Священник замер. Что тут ответишь? Бедный мальчик! Даже в такую минуту он помнит о горьком своем сиротстве. Над ним нависла угроза расправы, а мальчишка хочет услышать то, что никто никогда ему не расскажет. Может, Генрих и его отец… Знать бы священнику самому — давно бы наложил на кузнеца епитимию. Но, похоже, кузнец и сам ни в чем не уверен. Не признался ни разу на исповеди, что Себастьян сын ему, хотя Иеремия неоднократно склонял его к мысли признать отцовство.
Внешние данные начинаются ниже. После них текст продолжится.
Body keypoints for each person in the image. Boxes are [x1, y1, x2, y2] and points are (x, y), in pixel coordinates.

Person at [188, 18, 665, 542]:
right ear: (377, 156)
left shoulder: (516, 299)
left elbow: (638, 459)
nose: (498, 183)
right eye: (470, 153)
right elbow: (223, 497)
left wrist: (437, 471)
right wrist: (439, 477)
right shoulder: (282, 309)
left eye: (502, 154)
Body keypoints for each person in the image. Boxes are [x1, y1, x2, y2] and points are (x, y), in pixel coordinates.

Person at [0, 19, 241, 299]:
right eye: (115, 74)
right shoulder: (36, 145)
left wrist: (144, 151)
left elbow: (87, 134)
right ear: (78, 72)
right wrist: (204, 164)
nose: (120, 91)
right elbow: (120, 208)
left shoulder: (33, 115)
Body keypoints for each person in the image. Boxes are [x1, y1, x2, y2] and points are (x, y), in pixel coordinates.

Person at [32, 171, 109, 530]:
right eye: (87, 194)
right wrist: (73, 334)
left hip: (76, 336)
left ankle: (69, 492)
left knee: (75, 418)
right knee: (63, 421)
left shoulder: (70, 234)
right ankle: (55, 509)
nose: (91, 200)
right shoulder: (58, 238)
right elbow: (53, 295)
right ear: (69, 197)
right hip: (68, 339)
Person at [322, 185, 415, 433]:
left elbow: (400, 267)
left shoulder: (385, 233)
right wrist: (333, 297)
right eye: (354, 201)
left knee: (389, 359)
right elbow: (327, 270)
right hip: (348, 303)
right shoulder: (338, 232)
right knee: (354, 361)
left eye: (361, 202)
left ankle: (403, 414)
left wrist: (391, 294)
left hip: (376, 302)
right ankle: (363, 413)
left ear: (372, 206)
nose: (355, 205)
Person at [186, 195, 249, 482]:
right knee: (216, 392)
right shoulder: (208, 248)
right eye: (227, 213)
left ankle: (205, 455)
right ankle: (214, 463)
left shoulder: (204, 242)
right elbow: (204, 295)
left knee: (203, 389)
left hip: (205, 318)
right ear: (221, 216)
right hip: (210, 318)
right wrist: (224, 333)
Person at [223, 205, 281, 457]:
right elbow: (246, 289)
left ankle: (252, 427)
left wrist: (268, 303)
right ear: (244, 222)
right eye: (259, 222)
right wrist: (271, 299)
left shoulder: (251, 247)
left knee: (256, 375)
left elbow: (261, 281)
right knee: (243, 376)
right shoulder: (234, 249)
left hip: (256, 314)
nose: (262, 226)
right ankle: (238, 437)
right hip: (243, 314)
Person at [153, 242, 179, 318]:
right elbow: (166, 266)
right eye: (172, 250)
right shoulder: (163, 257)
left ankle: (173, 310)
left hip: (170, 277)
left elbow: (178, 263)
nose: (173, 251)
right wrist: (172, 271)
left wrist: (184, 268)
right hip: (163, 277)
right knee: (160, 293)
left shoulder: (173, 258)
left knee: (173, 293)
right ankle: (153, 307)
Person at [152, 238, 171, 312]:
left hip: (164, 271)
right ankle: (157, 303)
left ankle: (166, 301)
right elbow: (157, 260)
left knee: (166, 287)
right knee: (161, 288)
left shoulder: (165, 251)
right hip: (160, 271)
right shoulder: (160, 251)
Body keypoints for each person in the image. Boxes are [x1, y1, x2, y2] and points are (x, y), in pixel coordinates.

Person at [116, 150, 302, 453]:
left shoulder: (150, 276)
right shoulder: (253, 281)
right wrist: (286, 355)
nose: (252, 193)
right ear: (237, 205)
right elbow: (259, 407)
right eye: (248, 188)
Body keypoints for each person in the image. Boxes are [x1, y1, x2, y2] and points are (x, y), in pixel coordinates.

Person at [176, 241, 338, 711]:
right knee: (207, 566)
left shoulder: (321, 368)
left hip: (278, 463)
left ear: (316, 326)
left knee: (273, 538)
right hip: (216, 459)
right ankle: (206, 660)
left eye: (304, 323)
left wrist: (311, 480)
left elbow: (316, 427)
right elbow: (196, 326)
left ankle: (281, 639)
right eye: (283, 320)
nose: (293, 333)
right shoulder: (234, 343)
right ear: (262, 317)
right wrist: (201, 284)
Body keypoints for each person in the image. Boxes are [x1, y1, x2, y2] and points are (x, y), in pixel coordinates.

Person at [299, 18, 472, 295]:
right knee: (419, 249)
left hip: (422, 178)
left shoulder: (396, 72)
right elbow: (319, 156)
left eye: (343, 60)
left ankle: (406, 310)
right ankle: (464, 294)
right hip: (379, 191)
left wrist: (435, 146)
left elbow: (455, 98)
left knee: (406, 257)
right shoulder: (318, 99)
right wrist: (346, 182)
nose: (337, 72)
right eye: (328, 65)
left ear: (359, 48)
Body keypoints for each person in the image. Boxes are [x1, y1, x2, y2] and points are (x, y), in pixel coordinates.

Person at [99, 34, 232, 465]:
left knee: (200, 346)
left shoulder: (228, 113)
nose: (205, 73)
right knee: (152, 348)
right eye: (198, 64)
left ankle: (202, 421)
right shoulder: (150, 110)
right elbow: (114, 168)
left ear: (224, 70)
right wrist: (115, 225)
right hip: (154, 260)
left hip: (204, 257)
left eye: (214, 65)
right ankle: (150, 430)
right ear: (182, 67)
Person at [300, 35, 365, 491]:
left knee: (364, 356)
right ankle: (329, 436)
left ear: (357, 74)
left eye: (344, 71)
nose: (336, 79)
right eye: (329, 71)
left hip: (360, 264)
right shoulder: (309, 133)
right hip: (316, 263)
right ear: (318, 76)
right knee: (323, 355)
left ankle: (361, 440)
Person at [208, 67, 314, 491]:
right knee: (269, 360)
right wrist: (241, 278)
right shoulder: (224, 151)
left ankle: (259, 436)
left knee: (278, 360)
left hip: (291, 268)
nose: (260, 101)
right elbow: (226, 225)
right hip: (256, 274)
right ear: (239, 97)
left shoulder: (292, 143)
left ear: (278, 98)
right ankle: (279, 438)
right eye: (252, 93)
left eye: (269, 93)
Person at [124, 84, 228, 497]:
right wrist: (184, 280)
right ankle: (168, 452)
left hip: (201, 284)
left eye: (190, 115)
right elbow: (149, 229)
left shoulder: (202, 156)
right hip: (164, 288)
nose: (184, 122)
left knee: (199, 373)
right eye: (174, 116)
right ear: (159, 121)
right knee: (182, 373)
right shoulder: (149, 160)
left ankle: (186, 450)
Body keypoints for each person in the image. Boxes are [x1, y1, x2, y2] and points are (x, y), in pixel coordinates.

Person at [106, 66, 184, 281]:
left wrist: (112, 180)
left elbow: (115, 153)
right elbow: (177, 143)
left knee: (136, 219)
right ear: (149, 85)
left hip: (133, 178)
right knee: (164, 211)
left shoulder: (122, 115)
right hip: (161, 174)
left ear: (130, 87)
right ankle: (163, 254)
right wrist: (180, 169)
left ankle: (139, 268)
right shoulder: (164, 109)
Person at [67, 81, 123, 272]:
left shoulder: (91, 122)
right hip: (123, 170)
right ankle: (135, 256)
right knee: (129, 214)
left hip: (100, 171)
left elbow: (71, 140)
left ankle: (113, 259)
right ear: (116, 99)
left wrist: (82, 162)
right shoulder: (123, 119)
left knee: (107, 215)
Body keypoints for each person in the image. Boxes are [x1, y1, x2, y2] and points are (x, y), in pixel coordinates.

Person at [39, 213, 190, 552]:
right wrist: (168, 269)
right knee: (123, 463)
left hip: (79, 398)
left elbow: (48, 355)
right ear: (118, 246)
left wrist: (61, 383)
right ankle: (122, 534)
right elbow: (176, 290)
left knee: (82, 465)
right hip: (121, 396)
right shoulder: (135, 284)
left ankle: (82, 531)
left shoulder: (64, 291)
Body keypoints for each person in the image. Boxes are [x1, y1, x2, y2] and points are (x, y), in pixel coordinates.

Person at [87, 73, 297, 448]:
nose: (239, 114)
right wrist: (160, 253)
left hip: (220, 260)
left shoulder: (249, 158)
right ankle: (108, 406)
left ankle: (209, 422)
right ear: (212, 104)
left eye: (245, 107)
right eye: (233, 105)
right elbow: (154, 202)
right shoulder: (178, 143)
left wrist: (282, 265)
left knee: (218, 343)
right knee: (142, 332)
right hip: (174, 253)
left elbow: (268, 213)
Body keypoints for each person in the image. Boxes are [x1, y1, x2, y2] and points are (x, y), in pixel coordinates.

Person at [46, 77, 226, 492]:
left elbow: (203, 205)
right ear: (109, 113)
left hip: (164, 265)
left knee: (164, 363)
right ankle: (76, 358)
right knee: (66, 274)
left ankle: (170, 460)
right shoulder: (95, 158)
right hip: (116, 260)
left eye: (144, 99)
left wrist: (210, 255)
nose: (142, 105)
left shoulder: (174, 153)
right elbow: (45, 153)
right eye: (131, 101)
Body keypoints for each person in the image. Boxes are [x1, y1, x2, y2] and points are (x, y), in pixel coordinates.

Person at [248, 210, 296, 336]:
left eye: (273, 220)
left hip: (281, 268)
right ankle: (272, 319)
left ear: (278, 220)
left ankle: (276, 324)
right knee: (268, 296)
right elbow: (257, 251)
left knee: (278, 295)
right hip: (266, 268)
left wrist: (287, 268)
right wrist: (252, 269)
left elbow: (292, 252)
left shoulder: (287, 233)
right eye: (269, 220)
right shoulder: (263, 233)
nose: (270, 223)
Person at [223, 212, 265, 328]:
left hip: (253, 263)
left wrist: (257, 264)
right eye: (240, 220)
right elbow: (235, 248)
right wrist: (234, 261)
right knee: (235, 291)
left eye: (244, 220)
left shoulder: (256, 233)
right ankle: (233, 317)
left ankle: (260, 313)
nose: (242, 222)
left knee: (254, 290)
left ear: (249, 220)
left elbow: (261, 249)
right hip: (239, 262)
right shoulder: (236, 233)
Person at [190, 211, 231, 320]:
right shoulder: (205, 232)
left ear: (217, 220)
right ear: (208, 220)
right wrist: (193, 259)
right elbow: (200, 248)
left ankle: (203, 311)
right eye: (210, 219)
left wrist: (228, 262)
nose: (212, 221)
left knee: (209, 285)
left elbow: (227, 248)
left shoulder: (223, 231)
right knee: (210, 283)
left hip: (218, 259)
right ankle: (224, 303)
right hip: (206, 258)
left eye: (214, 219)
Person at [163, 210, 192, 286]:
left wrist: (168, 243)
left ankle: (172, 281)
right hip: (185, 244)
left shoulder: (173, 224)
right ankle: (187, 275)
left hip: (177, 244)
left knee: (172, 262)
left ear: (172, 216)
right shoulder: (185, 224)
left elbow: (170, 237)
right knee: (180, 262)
— Не знаю, кто твой отец, Себастьян, уверяю тебя. Но даже если бы кто рассказал мне, как мог бы я нарушить тайну исповеди? — мягко произнес он.
— А зачем вы мне это тогда написали?
5
Мощный рык Бауэра мигом усмирил беснование толпы, она еще некоторое время глухо поворчала, но отдельные выкрики, угрозы, проклятия прекратились.
— Мммммммммолчать! — рявкнул жандарм и подтолкнул вперед священника. — Святой отец поговорит с каждым из вас, узнает, кто что делал во время убийства. На вопросы отвечать точно и четко! Не лгать! Из Рабеншлюхт не отлучаться! Ты! — Бауэр ткнул пальцем в Йоахима. — вставишь новое стекло!
— Это не я! Не я! — затрещал Йоахим. — Все кидались камнями. Почему всегда я?
— Без разговоров! — жандарм устрашающе завращал круглыми глазами, дождался полного молчания и отступил обратно за дверь, оставив отца Иеремию одного на крыльце.
Священник вздохнул и начал говорить. Он говорил не очень громко: так, как обычно в церкви на проповеди. Слушали его внимательно, почти не перебивали.